Considerando i primi 250 film di incasso nel 2020 solo il 18 per cento dei registi che vi hanno lavorato è rappresentato da donne (contro il 13 per cento del 2019 e l’8 per cento del 2018); nei primi 100 migliori film di incasso le donne rappresentano il 21 per cento comprensivo del totale fra registi, scrittori, produttori, produttori esecutivi, montatori e direttori della fotografia, rispetto al 20 per cento dell’anno precedente; più nello specifico, nei 250 migliori film di incasso del 2020 le donne rappresentano solo il 18 per cento dei registi, il 17 per cento degli scrittori, il 21 per cento dei produttori esecutivi, il 30 per cento dei produttori, il 22 per cento degli editori e il 6 per cento dei direttori della fotografia; numeri piccoli, crescite minime, ma che fanno ben sperare.

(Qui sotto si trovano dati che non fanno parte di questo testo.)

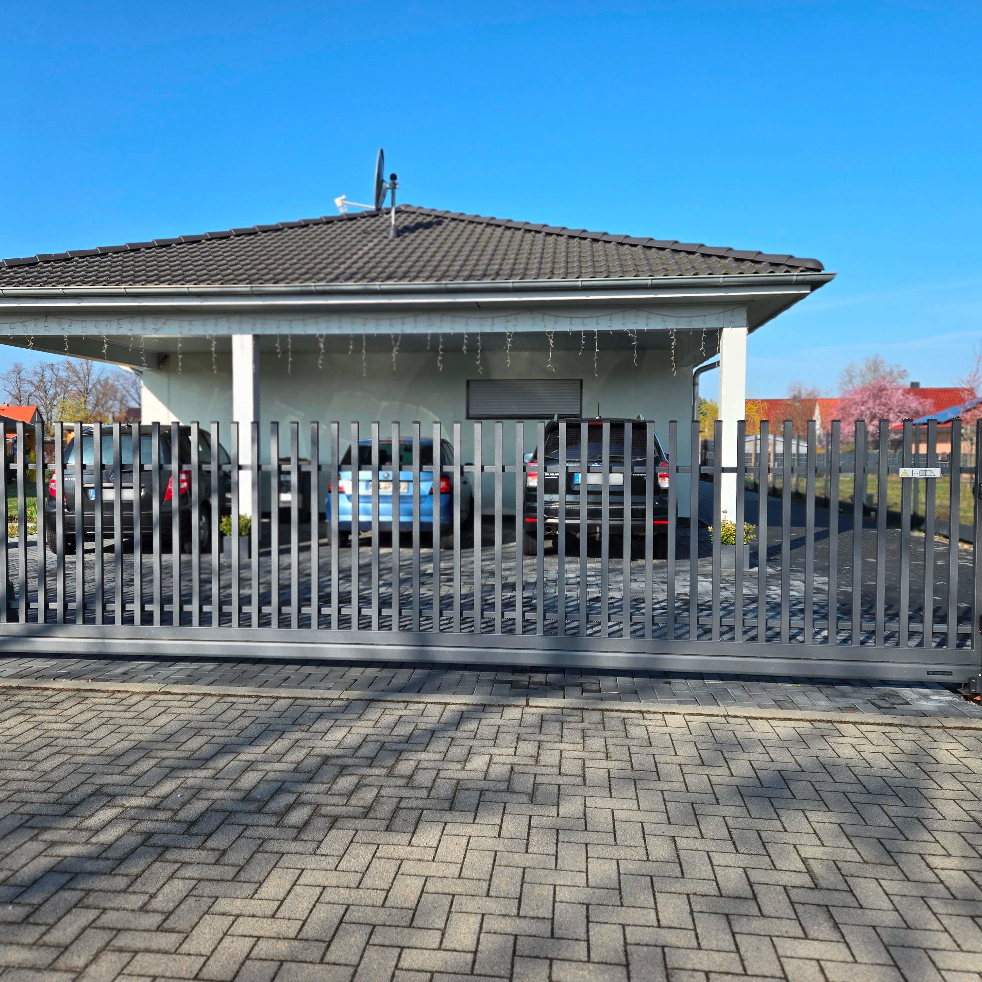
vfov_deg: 57.3
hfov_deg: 57.3
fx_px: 899
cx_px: 462
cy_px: 498
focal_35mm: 28
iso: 50
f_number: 1.8
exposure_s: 1/2921
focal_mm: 5.4
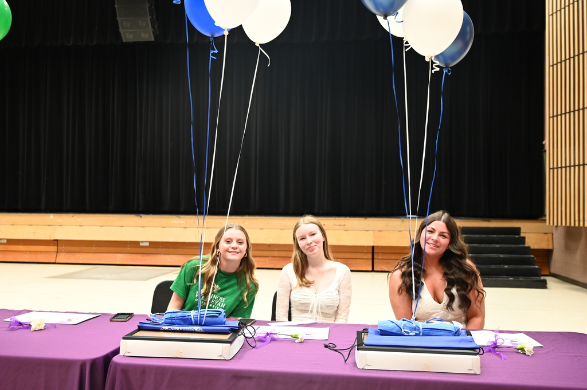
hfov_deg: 59.5
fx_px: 513
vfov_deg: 41.6
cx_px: 294
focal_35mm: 32
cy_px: 195
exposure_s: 1/80
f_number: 4
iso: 3200
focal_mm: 31.5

Forse qualcosa sta cambiando

Speranza che si accende se guardiamo la grande sorpresa di quest’anno; per la prima volta nella storia sono ben due le donne ad aver ricevuto la nomination come miglior regia agli Oscar 2021: Chloe Zhao e Emerald Fennell, rispettivamente per Nomadland e Promising young woman. Un evento epocale, date le magre premesse.

Ma questa non è l’unica bella sorpresa che ci hanno regalato gli Oscar 2021, previsti per il 25 aprile prossimo; in generale, infatti, si è registrato un vero e proprio record di donne candidate: 70 in tutto, per un totale di ben 76 nomination in varie categorie, il numero più alto mai registrato sinora.

Forse il vento del cambiamento sta iniziando a soffiare, in questo settore così come in tanti altri: le coscienze si svegliano, i cori si alzano, le menti si aprono; l’universo femminile ampiamente bistrattato da quelle case di produzione spesso riluttanti a finanziarne i progetti, o da quei comitati di festival restii a capirne le conquiste, sta finalmente avendo la propria rivincita, e non ai margini della storia del cinema, ma come merita: da protagonista.

Aggiornamenti incoraggianti

Jane Campion con The power of the dog, nell’ultima edizione dei Premi Oscar del 27 marzo 2022, è la terza donna nella storia degli Oscar che vince la statuetta per la miglior regia, dopo Kathryn Bigelow e, successivamente, Chloé Zhao per Nomadland (2020), tutti film presentati anche alla Mostra di Venezia. Un record personale: la Campion è, inoltre, la prima donna ad aver ricevuto la candidatura agli Oscar per più di una volta.